Deals in the manufacturing and industrial sector, including maritime and energy, are particularly attractive, according to a report by PMCF, a national investment banking firm.
“Across capital-intensive sectors like industrials, oil and gas, and chemicals … buyers are focusing on transactions that offer geographic expansion, product diversification, and cost efficiencies,” the report says.
The Miriam Walmsley Cooper tugboat passes under the Crescent City Connection twin spans as it heads down the Mississippi River while the sun rises on the first day of fall in New Orleans Saturday, Sept. 23, 2023. (Staff Photo by David Grunfeld, The Times-Picayune | NOLA.com)
David DeLaureal, managing partner of private equity firm Carr’s Hill Partners, said New Orleans’ location and transportation infrastructure create fertile ground for growth in industrial subsectors such as maritime logistics, energy services and transportation.
In July, his firm purchased a majority stake in Freedom Intermodal, a local company that provides tank and rail services for bulk liquids customers.
The deal, though different in many respects from the sale of Bisso or Canal Barge, was driven by some of the same factors that made both of the legacy companies attractive targets.
“New Orleans is only one of just two cities in the U.S. that all six Class 1 railroads connect to, with Chicago being the other,” he said. “When you think of that in the context of our existing port activity and the new port activity coming online, there is an opportunity to play a role in critical supply chains.”
LeBreton also sees opportunities in emerging sectors.

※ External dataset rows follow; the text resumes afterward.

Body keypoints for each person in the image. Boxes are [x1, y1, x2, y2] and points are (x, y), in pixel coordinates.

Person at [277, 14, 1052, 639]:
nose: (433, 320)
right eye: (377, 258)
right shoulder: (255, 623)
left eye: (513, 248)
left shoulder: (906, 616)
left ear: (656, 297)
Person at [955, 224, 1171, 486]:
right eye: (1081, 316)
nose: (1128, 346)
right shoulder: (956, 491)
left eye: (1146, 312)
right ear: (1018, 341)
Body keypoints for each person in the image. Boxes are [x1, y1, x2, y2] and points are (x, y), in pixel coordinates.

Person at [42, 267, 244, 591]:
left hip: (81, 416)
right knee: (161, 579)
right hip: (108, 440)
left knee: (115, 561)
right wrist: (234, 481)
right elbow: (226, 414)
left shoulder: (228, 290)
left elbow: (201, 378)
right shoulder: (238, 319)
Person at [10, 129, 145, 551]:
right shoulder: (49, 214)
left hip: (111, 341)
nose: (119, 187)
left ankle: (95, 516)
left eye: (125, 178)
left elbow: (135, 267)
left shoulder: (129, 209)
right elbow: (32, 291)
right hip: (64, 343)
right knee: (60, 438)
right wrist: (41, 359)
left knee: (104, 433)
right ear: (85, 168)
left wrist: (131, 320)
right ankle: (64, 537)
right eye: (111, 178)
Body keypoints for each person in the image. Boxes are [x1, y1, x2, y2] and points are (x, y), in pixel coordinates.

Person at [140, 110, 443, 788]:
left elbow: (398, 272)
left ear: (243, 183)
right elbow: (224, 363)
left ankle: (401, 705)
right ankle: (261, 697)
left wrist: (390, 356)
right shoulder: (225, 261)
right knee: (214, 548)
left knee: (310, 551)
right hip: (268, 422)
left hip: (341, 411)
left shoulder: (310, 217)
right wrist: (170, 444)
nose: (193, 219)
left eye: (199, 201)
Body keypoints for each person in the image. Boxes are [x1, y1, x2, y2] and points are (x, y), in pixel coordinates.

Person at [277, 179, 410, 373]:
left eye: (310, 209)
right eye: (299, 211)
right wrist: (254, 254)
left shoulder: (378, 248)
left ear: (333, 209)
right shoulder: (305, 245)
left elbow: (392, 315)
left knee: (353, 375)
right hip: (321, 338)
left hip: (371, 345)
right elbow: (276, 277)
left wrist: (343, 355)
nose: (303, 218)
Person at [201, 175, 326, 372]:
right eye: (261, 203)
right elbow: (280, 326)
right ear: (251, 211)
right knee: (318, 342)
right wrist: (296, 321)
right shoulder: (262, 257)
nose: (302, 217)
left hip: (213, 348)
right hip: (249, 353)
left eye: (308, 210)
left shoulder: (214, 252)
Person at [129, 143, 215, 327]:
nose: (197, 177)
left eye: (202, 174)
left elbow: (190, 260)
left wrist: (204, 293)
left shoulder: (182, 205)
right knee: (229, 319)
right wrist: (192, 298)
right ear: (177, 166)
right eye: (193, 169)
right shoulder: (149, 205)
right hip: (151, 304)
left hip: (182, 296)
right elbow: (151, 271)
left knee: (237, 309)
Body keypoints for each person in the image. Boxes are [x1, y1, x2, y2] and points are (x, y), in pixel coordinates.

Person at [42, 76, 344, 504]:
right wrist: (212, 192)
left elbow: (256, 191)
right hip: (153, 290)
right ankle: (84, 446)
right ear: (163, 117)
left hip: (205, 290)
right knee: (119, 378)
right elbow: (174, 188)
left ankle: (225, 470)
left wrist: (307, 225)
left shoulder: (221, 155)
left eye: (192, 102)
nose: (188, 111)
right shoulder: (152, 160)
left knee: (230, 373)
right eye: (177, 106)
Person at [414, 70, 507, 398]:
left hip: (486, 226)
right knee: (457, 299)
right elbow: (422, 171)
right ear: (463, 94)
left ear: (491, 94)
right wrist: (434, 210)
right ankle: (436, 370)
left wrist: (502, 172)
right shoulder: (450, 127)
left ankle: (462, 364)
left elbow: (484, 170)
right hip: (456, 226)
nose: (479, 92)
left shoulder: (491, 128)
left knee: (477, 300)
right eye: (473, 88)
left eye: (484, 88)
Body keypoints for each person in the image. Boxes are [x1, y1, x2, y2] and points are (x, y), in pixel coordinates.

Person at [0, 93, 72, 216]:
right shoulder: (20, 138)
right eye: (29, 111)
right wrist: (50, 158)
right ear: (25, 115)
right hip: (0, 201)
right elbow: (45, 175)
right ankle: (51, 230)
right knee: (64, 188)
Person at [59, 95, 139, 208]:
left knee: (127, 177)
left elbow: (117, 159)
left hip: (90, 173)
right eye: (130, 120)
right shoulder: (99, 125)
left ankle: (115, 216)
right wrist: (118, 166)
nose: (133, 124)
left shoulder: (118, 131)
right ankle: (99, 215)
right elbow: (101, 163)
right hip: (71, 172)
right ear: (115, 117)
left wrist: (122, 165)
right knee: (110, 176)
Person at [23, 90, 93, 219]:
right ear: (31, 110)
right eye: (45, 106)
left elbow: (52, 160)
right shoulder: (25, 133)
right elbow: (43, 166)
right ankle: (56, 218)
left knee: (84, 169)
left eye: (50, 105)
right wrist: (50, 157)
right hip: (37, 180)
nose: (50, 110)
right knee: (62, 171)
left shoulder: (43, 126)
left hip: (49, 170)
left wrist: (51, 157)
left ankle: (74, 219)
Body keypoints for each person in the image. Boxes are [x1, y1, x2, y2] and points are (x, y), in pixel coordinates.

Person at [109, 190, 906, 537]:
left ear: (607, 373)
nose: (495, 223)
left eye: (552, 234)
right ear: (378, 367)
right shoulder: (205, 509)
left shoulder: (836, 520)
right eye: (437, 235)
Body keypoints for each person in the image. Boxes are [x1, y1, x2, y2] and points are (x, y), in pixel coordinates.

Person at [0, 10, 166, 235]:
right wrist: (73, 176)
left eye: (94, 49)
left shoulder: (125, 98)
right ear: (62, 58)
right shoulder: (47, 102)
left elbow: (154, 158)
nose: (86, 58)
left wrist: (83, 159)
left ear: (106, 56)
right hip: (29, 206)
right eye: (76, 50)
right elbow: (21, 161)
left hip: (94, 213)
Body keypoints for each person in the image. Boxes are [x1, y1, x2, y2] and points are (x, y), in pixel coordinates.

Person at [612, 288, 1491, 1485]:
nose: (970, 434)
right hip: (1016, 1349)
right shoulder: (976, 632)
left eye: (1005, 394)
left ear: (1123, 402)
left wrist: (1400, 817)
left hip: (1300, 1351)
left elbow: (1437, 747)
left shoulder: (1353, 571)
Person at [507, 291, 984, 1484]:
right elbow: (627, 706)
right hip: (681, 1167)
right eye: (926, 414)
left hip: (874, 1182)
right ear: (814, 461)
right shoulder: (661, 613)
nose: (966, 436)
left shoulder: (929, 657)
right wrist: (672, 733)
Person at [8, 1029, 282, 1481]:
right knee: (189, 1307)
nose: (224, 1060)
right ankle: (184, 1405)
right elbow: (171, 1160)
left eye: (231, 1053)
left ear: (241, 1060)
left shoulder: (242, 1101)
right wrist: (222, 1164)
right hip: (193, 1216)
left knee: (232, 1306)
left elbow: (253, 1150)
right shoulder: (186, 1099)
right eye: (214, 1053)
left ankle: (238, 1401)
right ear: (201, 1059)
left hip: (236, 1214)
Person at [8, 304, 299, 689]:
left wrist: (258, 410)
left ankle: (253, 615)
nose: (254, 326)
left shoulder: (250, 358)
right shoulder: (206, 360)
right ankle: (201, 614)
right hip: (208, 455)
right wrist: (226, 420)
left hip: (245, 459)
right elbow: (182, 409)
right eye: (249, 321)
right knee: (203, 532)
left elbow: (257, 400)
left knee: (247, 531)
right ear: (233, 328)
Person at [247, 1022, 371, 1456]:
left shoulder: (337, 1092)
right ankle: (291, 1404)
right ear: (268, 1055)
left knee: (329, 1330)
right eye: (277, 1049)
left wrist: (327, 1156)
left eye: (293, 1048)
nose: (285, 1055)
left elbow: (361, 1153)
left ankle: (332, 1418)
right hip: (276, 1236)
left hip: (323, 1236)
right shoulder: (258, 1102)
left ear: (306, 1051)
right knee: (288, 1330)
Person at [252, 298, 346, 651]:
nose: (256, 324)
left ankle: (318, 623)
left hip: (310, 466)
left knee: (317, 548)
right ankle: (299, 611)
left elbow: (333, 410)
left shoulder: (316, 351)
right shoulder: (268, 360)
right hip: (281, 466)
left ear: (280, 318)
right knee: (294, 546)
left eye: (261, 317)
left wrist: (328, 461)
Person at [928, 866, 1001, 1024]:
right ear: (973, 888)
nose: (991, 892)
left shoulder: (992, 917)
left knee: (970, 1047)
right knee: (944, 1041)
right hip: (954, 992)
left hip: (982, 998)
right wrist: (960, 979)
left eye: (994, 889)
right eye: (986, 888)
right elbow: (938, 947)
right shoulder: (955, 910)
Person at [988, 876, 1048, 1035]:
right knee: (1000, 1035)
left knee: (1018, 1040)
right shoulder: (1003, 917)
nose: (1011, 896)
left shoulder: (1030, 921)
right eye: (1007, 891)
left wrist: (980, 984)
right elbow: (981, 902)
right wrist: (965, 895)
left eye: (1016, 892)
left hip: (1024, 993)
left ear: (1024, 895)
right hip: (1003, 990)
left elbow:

One of the deals this year that her firm tracked was the acquisition of Gulf Craft, a Franklin shipyard, by Saronic.
The Texas-based startup plans to manufacture autonomous vessels for military and commercial clients at the site, creating hundreds of jobs in the process.
“I think there is an interesting trend to watch in the defense and maritime industries in Louisiana, with transactions like Saronic and some of our traditional companies that are making unmanned vessels and drones,” she said. “I think that is going to change the nature of what our shipyards are doing and reverberate back to our suppliers.”